The Meaning of Witchcraft
- First edition
- Author: Gerald Gardner
- Language: French
- Genre: History Folklore Wicca
- Publisher: Various
- Publication date: 1959
- Publication place: France
- ISBN: 978-1-57863-309-8

= The Meaning of Witchcraft =

Book by Gerald Gardner

The Meaning of Witchcraft is a non-fiction book written by Gerald Gardner. Gardner, known to many in the modern sense as the "Father of Wicca", based the book around his experiences with the religion of Wicca and the New Forest Coven. It was first published in 1959, only after the British Parliament repealed the Witchcraft Act 1735 (9 Geo. 2. c. 5), and proved to be Gardner's final book. The Wicca religion as expounded by Gardner was focused on a goddess, identified with the night sky and with wild nature, and a horned god who represented the fertilizing powers of the natural world. It was organized into covens, through which members were initiated through three ascending degrees of competence and authority and which were governed by a high priestess, supported by a high priest.

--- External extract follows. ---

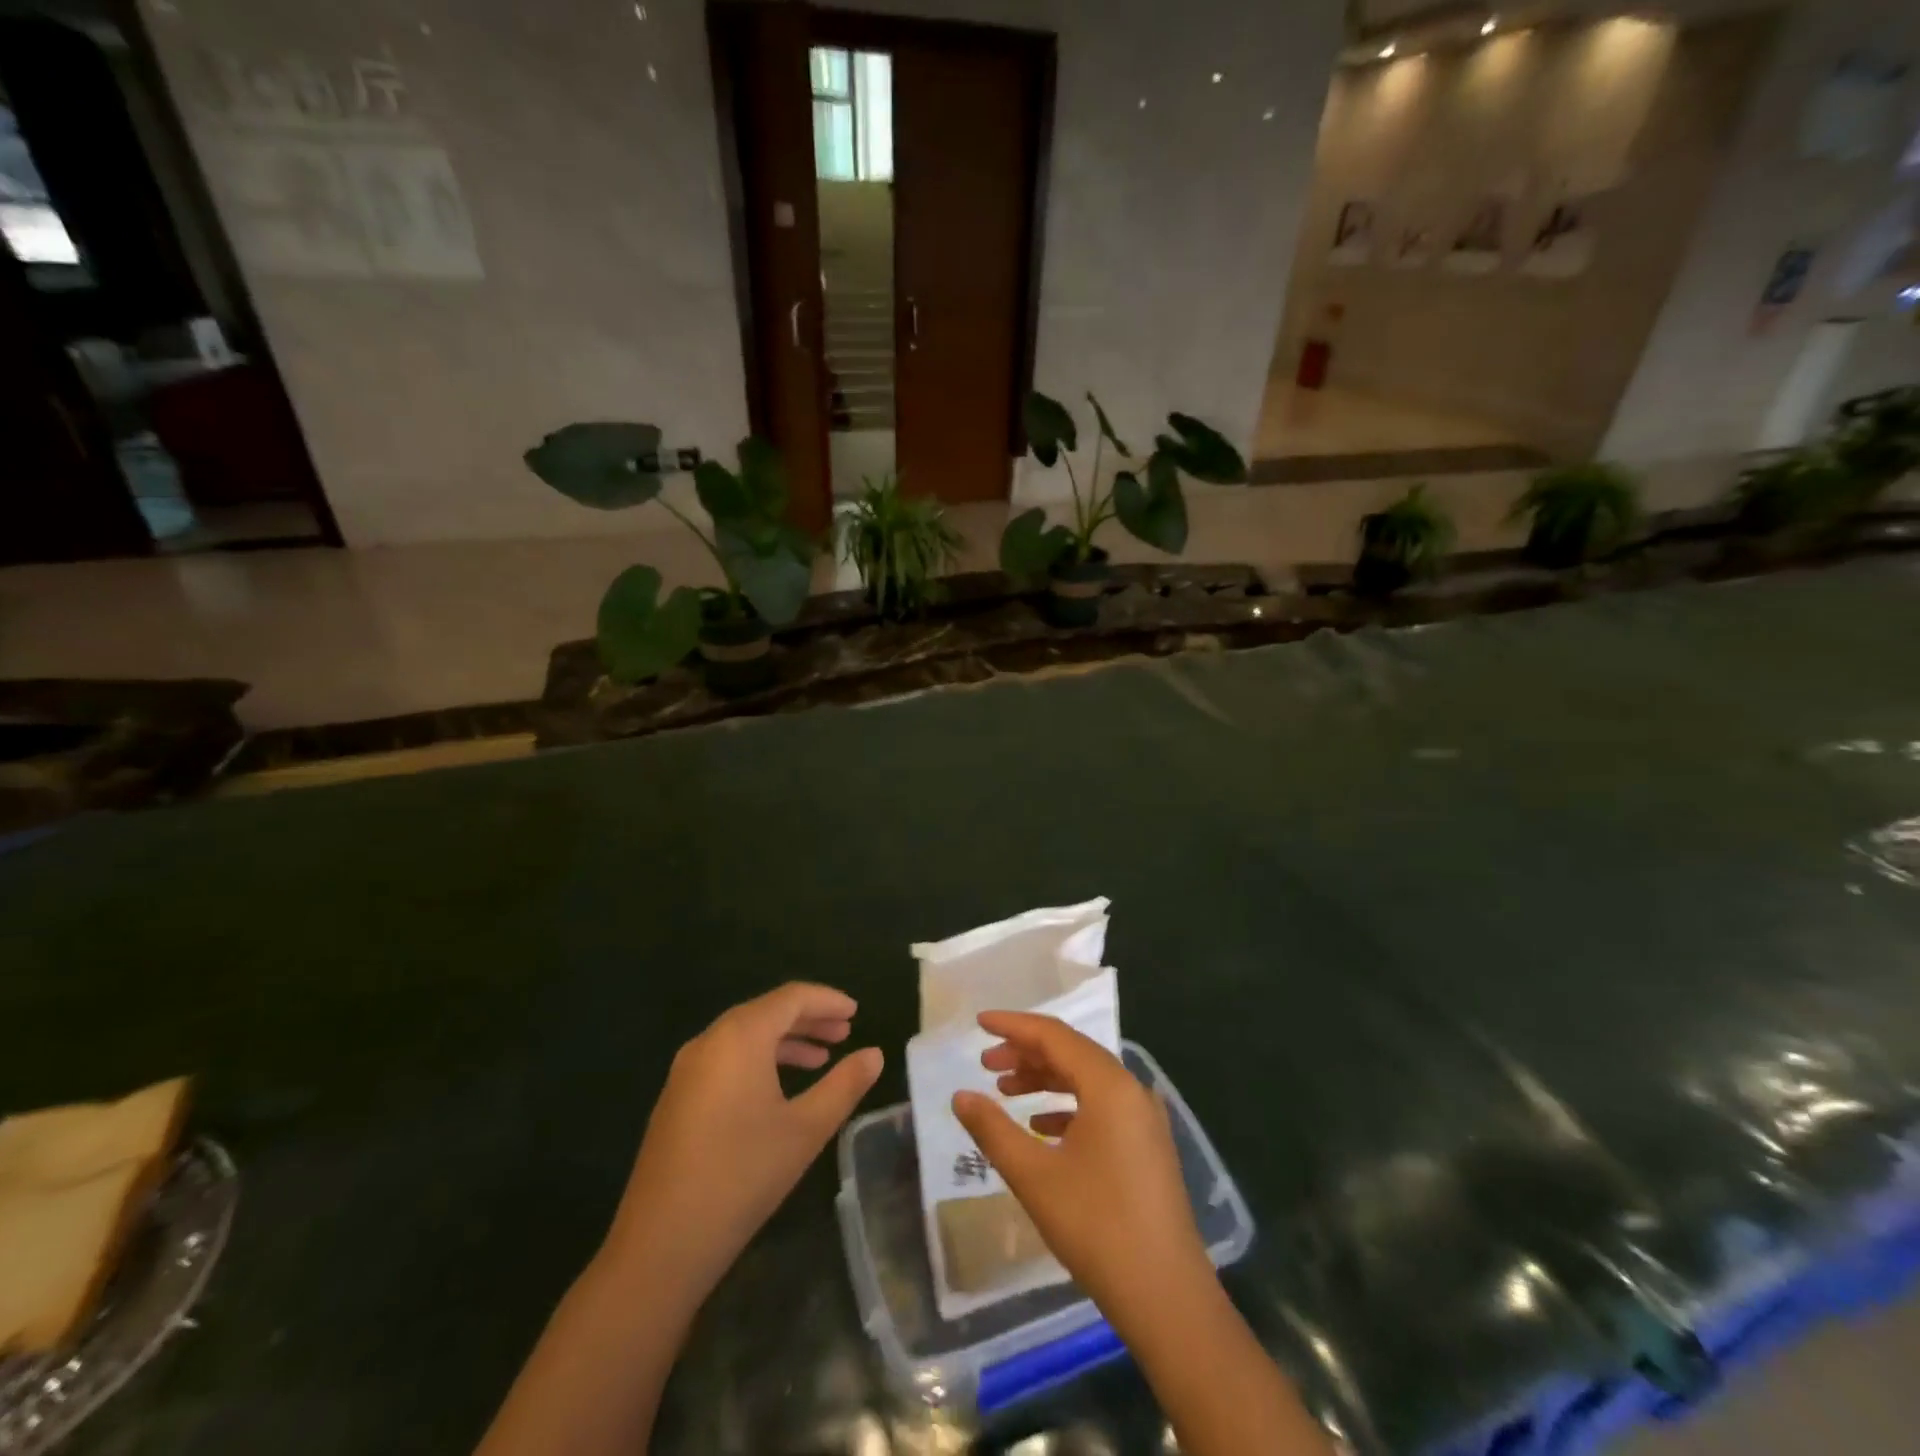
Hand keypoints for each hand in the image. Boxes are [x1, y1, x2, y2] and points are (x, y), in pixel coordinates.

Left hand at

The Meaning of Witchcraft is a sequel to Gardner's previous book on the subject, Witchcraft Today, which was published in 1954. Chapters include: Witch's Memories and Beliefs, The Stone Age Origins of Witchcraft, Druidism and the Aryan Celts, Magic Thinking, Curious Beliefs about Witches, Signs and Symbols, The Black Mass, Some Allegations Examined. When Gardner died in 1964, the copyright for the book was left to the High Priestess of his coven, Monique Wilson.

Gardner wrote the book in order to publicise Wicca, which he believed would die out unless more converts could be attracted. Gardner himself believed that Wicca was the survival of an ancient pagan Witch-cult, a theory originating from historian Margaret Murray which has now largely been discredited by historians like Ronald Hutton and Jeffrey Russell. Margaret Murray's theory maintained that witches were indeed members of an organized cult surviving from pagan times. According to Murray, Christianity remained a thin veneer which cloaked pagan customs down to the sixteenth century. Hutton does say that all the modern branches of Wicca are either based on or influenced by his (Gardner) teachings. It is the only complete religion (as opposed to sect or denomination) which England has ever given the world.